La venta al público se iniciaría el 27 de octubre, de manera presencial y con cita previa. Imaginé un viaje relámpago, estricto y acaso secreto, y sin embargo, Constanza, que es una buena amiga, me dijo que no era necesario que fuera al DF, que ella podía hacer la compra por mí y que, además, podría hacerla antes, el 20 de octubre, en una exposición especial para amigos y personas cercanas al escritor. Me pasó la lista de precios: los sacos, entre tres y cuatro mil dólares; los botines, ternos y overoles, entre cuatrocientos y mil; las camisas, quinientos; y otras prendas y objetos de escritorio, entre doscientos y quinientos. La ropa no me interesaba y me parecía excesivamente cara por más que fuera de marca. “Puede ser un lapicero, un pisapapeles o un portarretratos”, le escribí a Constanza. El miércoles 21, luego de realizada la exposición especial y el mismo día en que se lanzaba la venta oficial, me respondió: “No conseguí nada de lo que me pediste. Todos los objetos de escritorio se vendieron muy rápido. Te compré una corbata. Está linda”.

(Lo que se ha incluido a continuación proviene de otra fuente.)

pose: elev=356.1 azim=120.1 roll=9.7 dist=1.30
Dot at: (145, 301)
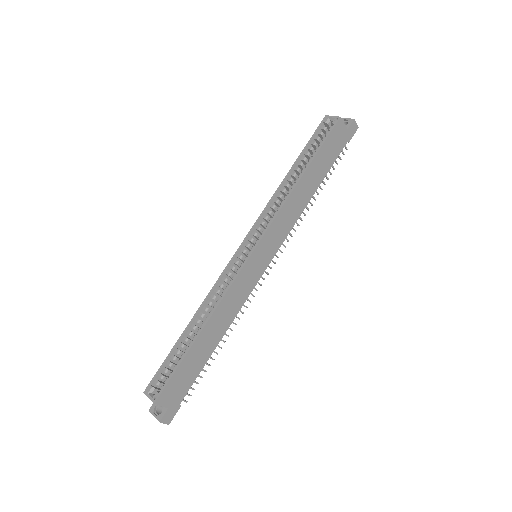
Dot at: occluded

Quedé entre sorprendido y defraudado, pero esos sentimientos fueron cambiando conforme se acercaba el día en que recibiría el envío. Ilusión, expectativa y algo así como un temor a lo desconocido fue lo que sentí cuando el empleado del courier me entregó una cajita hiperprotegida que, antes de comprobar su casi ausencia de peso, me pareció contener una botella de vino. Estaba solo en mi casa, y abrir el paquete fue una ceremonia silenciosa, sin testigos. Debajo de todas esas capas de plástico y cartón había una corbata azul con rombos blancos y amarillos que me llenó de una profunda nostalgia, porque los químicos del detergente no habían podido borrar del todo las huellas de la muerte y porque algo en su color o en su diseño me hacía recordar a mi papá. No sabía qué hacer con ella, varias horas de clase me esperaban como siempre, así que la volví a meter en su caja y la guardé en el closet de mi cuarto, como quien esconde el cuerpo de un muerto. Me olvidé del tema, o al menos lo dejé en suspenso. Hasta que la noche del día siguiente volvió a aparecer. Era sábado, cumpleaños de un querido amigo escritor y tallerista, y en la reunión que hizo en su departamento para celebrarlo, comenté a los presentes -también queridos amigos escritores y talleristas- lo de la venta de objetos de García Márquez. Quizá por la influencia de los vinos, o quizá por la alegría de estar entre amigos, dije que deberíamos viajar a México a comprarnos algunos de esos objetos y montar a nuestro regreso un taller llamado “Escribiendo con la ropa de García Márquez”. “Algo tendría que suceder con nuestra escritura”, agregué, y todos se rieron con mi ocurrencia, sin saber que yo ya tenía la corbata en mi casa, a la que imaginaba en la oscuridad del clóset, resplandeciendo y palpitando como un objeto radiactivo.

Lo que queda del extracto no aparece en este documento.